◆ ZIEL DER AUFGABE
Nenne alle Personen, die im folgenden Textauszug mit Namen vorkommen.

Ingo Niermann, so scheint es, kann sich nicht entscheiden, ob er die Schelmenrolle durchhalten soll oder ob er dann doch mit klugen Gedanken gefallen will. „The Future of Art“ erstarrt letztlich immer wieder vor der Macht der Funktionsträger. Das erkennt man etwa darin, wie die Kamera nach dem Interview mit Hirst kommentarlos für lange Sekunden auch dessen Galeristen Jay Jopling folgt, wie der ins Taxi steigt. Bei dieser Serie erschöpft sich der Blick allzu oft im Staunen.

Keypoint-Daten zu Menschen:
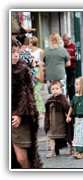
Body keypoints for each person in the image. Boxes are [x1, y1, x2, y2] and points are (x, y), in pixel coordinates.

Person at [11, 39, 42, 168]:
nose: (16, 55)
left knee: (22, 159)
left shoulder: (22, 70)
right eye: (12, 52)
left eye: (17, 52)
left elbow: (26, 95)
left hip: (18, 118)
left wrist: (19, 114)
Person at [44, 81, 72, 158]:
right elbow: (47, 113)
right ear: (50, 90)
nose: (55, 90)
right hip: (52, 124)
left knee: (66, 136)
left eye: (57, 88)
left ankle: (72, 148)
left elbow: (66, 109)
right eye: (53, 89)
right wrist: (46, 122)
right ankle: (53, 151)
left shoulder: (62, 100)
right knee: (52, 137)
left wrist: (68, 116)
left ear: (61, 89)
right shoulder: (49, 101)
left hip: (61, 124)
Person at [29, 36, 46, 117]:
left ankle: (41, 110)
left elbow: (45, 62)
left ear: (33, 43)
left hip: (38, 72)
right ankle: (37, 109)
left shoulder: (40, 51)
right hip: (31, 73)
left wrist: (38, 64)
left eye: (29, 42)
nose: (27, 44)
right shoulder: (27, 51)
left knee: (36, 92)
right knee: (32, 92)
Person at [62, 33, 76, 101]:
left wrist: (70, 57)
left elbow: (77, 57)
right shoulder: (63, 47)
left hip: (72, 67)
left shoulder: (74, 46)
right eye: (63, 40)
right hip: (65, 68)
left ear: (69, 39)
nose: (65, 42)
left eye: (66, 40)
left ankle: (72, 99)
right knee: (65, 85)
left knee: (71, 84)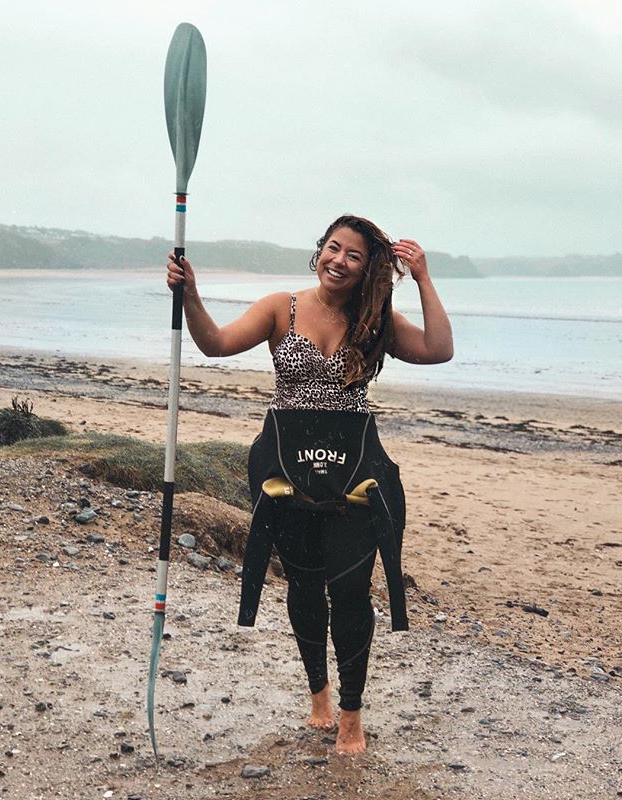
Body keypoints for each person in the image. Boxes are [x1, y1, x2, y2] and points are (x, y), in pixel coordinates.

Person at [166, 214, 453, 755]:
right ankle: (318, 692)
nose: (338, 261)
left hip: (354, 469)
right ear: (319, 249)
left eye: (353, 256)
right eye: (333, 248)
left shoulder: (376, 318)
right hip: (285, 467)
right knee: (303, 584)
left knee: (349, 589)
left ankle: (350, 713)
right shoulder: (282, 307)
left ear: (368, 269)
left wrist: (424, 280)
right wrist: (192, 295)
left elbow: (439, 349)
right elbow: (216, 343)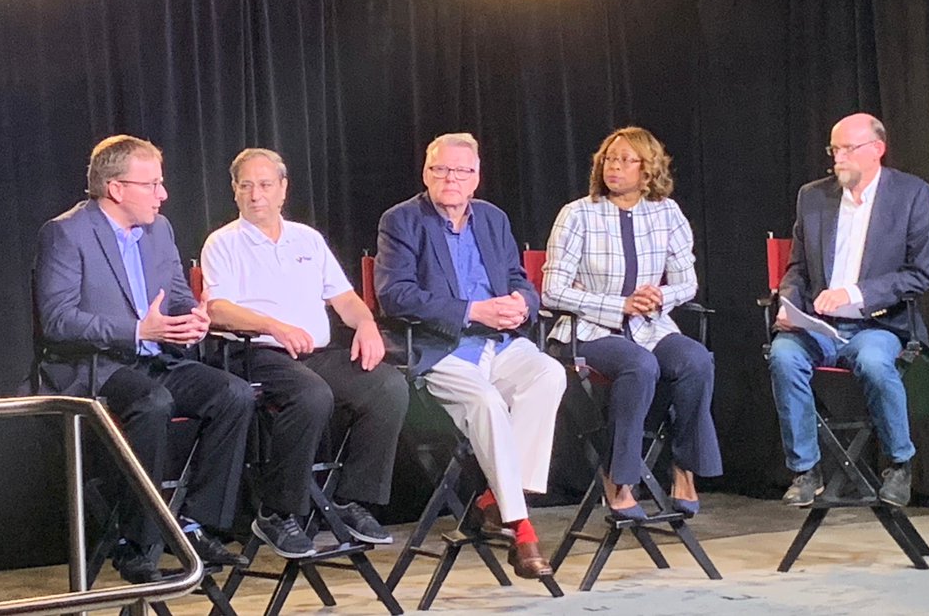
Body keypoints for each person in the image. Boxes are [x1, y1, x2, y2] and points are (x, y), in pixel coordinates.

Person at [33, 135, 255, 584]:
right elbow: (57, 320)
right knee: (153, 402)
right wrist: (137, 331)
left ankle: (196, 525)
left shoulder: (160, 229)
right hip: (95, 367)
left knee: (234, 393)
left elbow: (177, 296)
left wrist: (193, 318)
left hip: (155, 360)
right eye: (151, 184)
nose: (163, 194)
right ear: (116, 188)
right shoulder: (66, 232)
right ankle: (137, 544)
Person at [375, 133, 567, 580]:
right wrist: (472, 311)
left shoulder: (493, 219)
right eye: (441, 169)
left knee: (549, 373)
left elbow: (519, 279)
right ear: (426, 172)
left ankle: (492, 502)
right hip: (440, 348)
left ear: (476, 177)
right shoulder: (401, 220)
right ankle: (521, 528)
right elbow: (394, 295)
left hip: (498, 342)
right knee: (487, 401)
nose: (451, 179)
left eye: (461, 171)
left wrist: (522, 304)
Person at [201, 148, 408, 558]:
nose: (256, 195)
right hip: (256, 353)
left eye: (265, 185)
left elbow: (344, 298)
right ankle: (277, 512)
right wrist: (273, 325)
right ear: (234, 191)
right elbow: (216, 309)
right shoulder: (223, 242)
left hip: (313, 352)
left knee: (388, 385)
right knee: (311, 394)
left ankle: (353, 499)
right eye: (246, 186)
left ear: (283, 188)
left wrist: (367, 325)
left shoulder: (307, 239)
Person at [542, 126, 722, 520]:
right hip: (588, 330)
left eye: (626, 160)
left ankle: (684, 468)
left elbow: (687, 283)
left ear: (648, 169)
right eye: (610, 159)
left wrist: (658, 297)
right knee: (639, 364)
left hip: (650, 326)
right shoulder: (577, 214)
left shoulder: (667, 212)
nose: (615, 167)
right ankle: (619, 478)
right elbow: (552, 291)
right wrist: (619, 305)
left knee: (696, 360)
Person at [769, 113, 929, 508]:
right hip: (819, 326)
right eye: (834, 149)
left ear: (877, 149)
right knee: (783, 356)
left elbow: (919, 274)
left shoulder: (911, 194)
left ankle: (899, 464)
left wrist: (854, 293)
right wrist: (788, 304)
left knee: (876, 363)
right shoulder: (813, 196)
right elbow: (797, 268)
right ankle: (806, 470)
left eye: (847, 149)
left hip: (878, 324)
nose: (838, 158)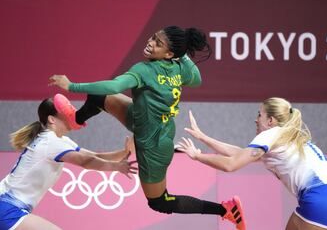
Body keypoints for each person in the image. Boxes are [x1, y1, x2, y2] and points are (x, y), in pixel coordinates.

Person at [48, 26, 246, 230]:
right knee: (98, 96)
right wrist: (183, 54)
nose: (150, 43)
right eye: (153, 37)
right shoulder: (179, 68)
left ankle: (226, 210)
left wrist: (72, 86)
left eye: (158, 43)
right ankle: (75, 120)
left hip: (154, 147)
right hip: (140, 117)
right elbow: (197, 78)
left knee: (160, 202)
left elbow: (114, 87)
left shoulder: (144, 70)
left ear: (169, 54)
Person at [177, 97, 327, 230]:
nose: (256, 119)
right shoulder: (293, 139)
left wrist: (196, 156)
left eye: (260, 115)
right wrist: (203, 137)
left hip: (320, 199)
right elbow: (240, 153)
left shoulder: (270, 134)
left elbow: (231, 164)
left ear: (270, 121)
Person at [0, 94, 138, 230]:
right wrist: (116, 167)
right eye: (65, 113)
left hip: (10, 207)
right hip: (8, 207)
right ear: (52, 119)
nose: (71, 115)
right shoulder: (51, 142)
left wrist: (125, 152)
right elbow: (86, 162)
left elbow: (95, 155)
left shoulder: (59, 141)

◆ ANTWORTFELD
Ingo Niermann, Hirst, Jay Jopling